Não vos escrevo, não porque não haja o que escrever,
mas porque prefiro estar em silêncio. Prefiro não vos escrever
porque não quero que vos pareça triste, mas não vos escrevo
porque não me sinto especialmente feliz. Embora não me sinta
infeliz, não ando com especial inspiração para transformar
alguns episódios cómicos, ou menos cómicos, da minha vida em
textos capazes de vos inspirar um sorriso. Por isso tenho preferido
escrever no meu Moleskine. Pode ser que ele vos conte algumas
das histórias, sonhos, desilusões e aventuras dos últimos tempos.

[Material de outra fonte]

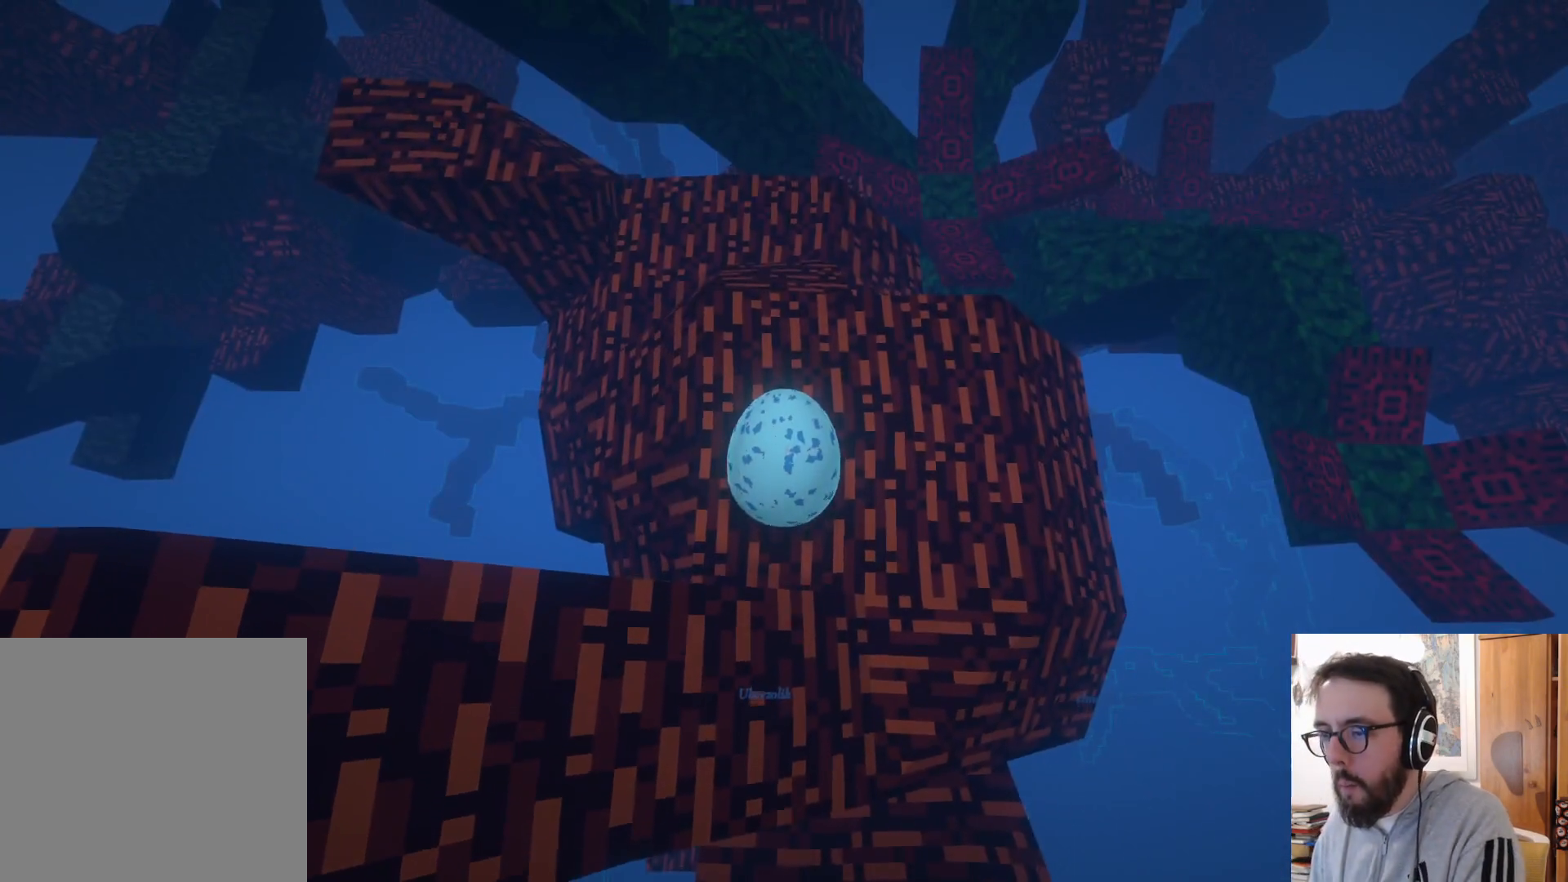
{"dt_ms": 500, "buttons": [], "left_stick": "down", "right_stick": "center", "events": [[200, "left_stick", "center"], [417, "left_stick", "down"]]}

Mas hoje resolvi escrever-vos porque sinto que
há momentos que são maiores e merecem um espaço para além das
folhas amarelas do meu Moleskine. Alguns estão aqui na minha
memória e, como me falta a inspiração, temo que o tempo os
faça desaparecer. Permitam-me partilhá-los convosco e desculpem-me
a intromissão.
Os últimos tempos da minha vida profissional
têm sido marcados por contínuos momentos de desilusão. Sou
um perfeccionista e isso faz com que por vezes seja presunçoso
e ache que faria melhor que os outros se tivesse a chance de
lhes calçar os sapatos. E isso faz com que, na maioria das
vezes, apenas veja os erros, de quem os comete e não repare
que há sempre coisas boas em toda a gente e em todas as situações.
Porém a minha vida pessoal tem mostrado-me que existem razões
para estar feliz, porque estou rodeado de razões para não temer
o futuro.
Há umas semanas participei numa exposição de
fotografia conjunta, com um conjunto de "amigos" fotógrafos.

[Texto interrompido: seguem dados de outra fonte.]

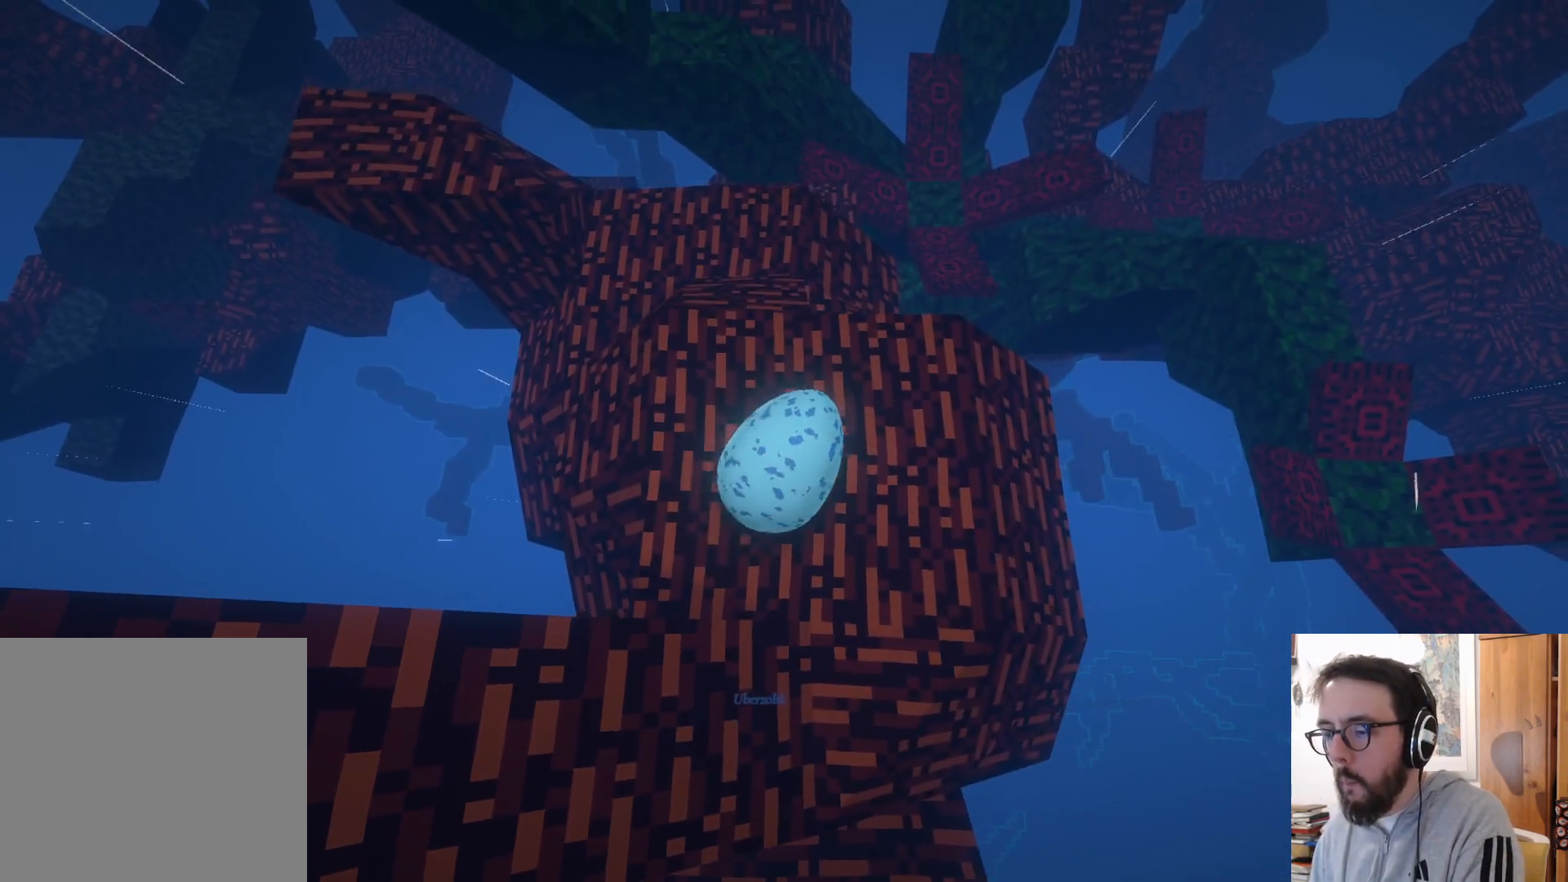
{"dt_ms": 500, "buttons": [], "left_stick": "center", "right_stick": "center", "events": [[317, "left_stick", "center"]]}
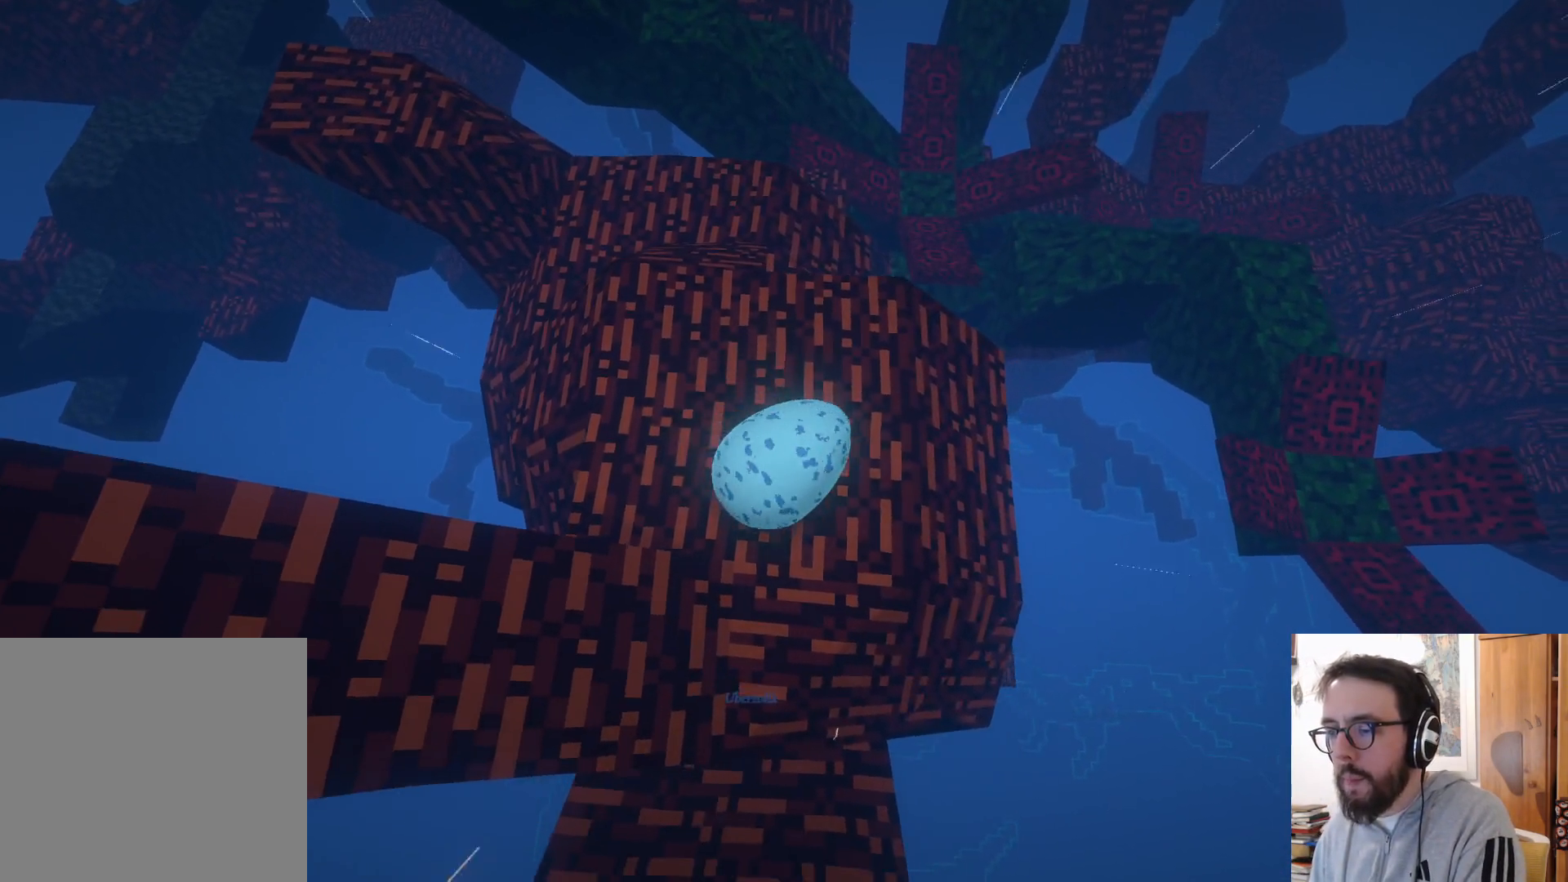
{"dt_ms": 500, "buttons": [], "left_stick": "up-left", "right_stick": "center", "events": [[17, "left_stick", "up-left"], [17, "right_stick", "up"], [167, "right_stick", "center"]]}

A sua divulgação entre os meus amigos resultou numa onda de
e-mails que inundaram a minha caixa de correio com palavras
que me deixaram imensamente realizado. Houve até quem viesse
de Lisboa para ver a exposição (sem a ver, porque fechava ao
fim-de-semana) e resultasse num encontro de amigos com quem
já não convivia há algum tempo.
Mas o culminar deste momento foi o interesse
de alguém, que não me conhecendo, fez com que vendesse a minha
primeira fotografia. Foi tão importante que ainda não depositei
o cheque, com medo que não se volte a repetir ou porque não
me canso de o ver, ali na minha mesinha de cabeceira. Já tinha
ganho vários prémios, mas foi a primeira vez que ganhei dinheiro
com uma fotografia. Confesso que meu ego inchou um pouco...
Porém não foi com a intenção de me vangloriar
que eu, hoje, decidi escrever. Mas porque "o mundo e a
vida reservam-nos surpresas que se tornam em momentos inesquecíveis.
Daquelas histórias que gostamos de ouvir aos nossos avós e
aos nossos pais" (extraído do meu Moleskine, 27/03/2005).
No fim-de-semana da Páscoa, eu e a Cláudia,
voltámos a Londres. Aproveitando o retorno da viagem que tivemos
que comprar para voltar a Portugal, em Novembro, e aproveitando
os preços baratos da Ryanair, voltámos à capital mais multi-racial
que conheço. Londres pode ter a fama de ser uma cidade sem
luz (por oposição à eterna rival, Paris) mas é com certeza
uma cidade cheia de cor e de gente.
Voltar a Londres, quatro meses depois, foi como
voltar a casa depois de uma curta ausência. Assim que aterrei
em Gatwick e apanhei o comboio tive a sensação que tinha estado
fora uma semana e que retornava a casa, uma vez mais. Estar
em Londres suscitou-me sentimentos contrários, se por um lado
me apetecia "andar de um lado para o outro, ver tudo, correr
os sítios que já conhecia, uma vez mais, ver se algo me despertava
boas memórias" (extraído do meu Moleskine, 26/03/2005),
por outro lado "assolou-me uma vontade enorme de ficar
sentado a beber umas cervejas, ouvir uma boa música e ver gente
bonita" (extraído do meu Moleskine, 26/03/2005), e gozar
um bom momento num bar em Portobello Road, só pelo prazer de
estar. Espairecer! Por momentos senti-me em São Francisco...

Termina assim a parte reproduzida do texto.